══ INFORMATION ══

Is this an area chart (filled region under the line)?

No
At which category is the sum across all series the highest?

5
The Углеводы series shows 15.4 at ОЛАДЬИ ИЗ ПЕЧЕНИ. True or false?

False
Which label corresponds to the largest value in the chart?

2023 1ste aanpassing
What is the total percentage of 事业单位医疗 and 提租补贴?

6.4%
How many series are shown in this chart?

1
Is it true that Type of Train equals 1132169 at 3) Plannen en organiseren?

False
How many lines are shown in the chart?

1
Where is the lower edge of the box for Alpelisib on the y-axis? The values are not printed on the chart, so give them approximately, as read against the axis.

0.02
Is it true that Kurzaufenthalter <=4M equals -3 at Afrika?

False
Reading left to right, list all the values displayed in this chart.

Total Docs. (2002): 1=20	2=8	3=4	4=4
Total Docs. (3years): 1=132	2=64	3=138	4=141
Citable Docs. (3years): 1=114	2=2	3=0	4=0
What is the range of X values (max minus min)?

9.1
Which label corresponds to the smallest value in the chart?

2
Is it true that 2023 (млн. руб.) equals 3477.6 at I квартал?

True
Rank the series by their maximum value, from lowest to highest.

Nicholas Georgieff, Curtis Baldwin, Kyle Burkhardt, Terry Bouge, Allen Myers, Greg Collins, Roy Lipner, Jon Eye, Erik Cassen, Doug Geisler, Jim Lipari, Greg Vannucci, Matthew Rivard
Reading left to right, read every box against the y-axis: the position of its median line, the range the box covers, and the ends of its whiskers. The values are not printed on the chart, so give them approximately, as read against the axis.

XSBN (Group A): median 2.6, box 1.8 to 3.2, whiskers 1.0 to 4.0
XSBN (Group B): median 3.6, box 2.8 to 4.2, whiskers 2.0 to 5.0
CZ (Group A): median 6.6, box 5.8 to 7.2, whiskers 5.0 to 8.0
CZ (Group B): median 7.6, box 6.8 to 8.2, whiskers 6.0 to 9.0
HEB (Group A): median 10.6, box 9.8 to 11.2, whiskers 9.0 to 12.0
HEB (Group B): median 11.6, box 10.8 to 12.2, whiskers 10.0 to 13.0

═══

WHAT IS NEEDED |
Reproduce all of the data above word for word, keeping every line unchanged and in its original order.

TASK SOLUTION |
Is this an area chart (filled region under the line)?

No
At which category is the sum across all series the highest?

5
The Углеводы series shows 15.4 at ОЛАДЬИ ИЗ ПЕЧЕНИ. True or false?

False
Which label corresponds to the largest value in the chart?

2023 1ste aanpassing
What is the total percentage of 事业单位医疗 and 提租补贴?

6.4%
How many series are shown in this chart?

1
Is it true that Type of Train equals 1132169 at 3) Plannen en organiseren?

False
How many lines are shown in the chart?

1
Where is the lower edge of the box for Alpelisib on the y-axis? The values are not printed on the chart, so give them approximately, as read against the axis.

0.02
Is it true that Kurzaufenthalter <=4M equals -3 at Afrika?

False
Reading left to right, list all the values displayed in this chart.

Total Docs. (2002): 1=20	2=8	3=4	4=4
Total Docs. (3years): 1=132	2=64	3=138	4=141
Citable Docs. (3years): 1=114	2=2	3=0	4=0
What is the range of X values (max minus min)?

9.1
Which label corresponds to the smallest value in the chart?

2
Is it true that 2023 (млн. руб.) equals 3477.6 at I квартал?

True
Rank the series by their maximum value, from lowest to highest.

Nicholas Georgieff, Curtis Baldwin, Kyle Burkhardt, Terry Bouge, Allen Myers, Greg Collins, Roy Lipner, Jon Eye, Erik Cassen, Doug Geisler, Jim Lipari, Greg Vannucci, Matthew Rivard
Reading left to right, read every box against the y-axis: the position of its median line, the range the box covers, and the ends of its whiskers. The values are not printed on the chart, so give them approximately, as read against the axis.

XSBN (Group A): median 2.6, box 1.8 to 3.2, whiskers 1.0 to 4.0
XSBN (Group B): median 3.6, box 2.8 to 4.2, whiskers 2.0 to 5.0
CZ (Group A): median 6.6, box 5.8 to 7.2, whiskers 5.0 to 8.0
CZ (Group B): median 7.6, box 6.8 to 8.2, whiskers 6.0 to 9.0
HEB (Group A): median 10.6, box 9.8 to 11.2, whiskers 9.0 to 12.0
HEB (Group B): median 11.6, box 10.8 to 12.2, whiskers 10.0 to 13.0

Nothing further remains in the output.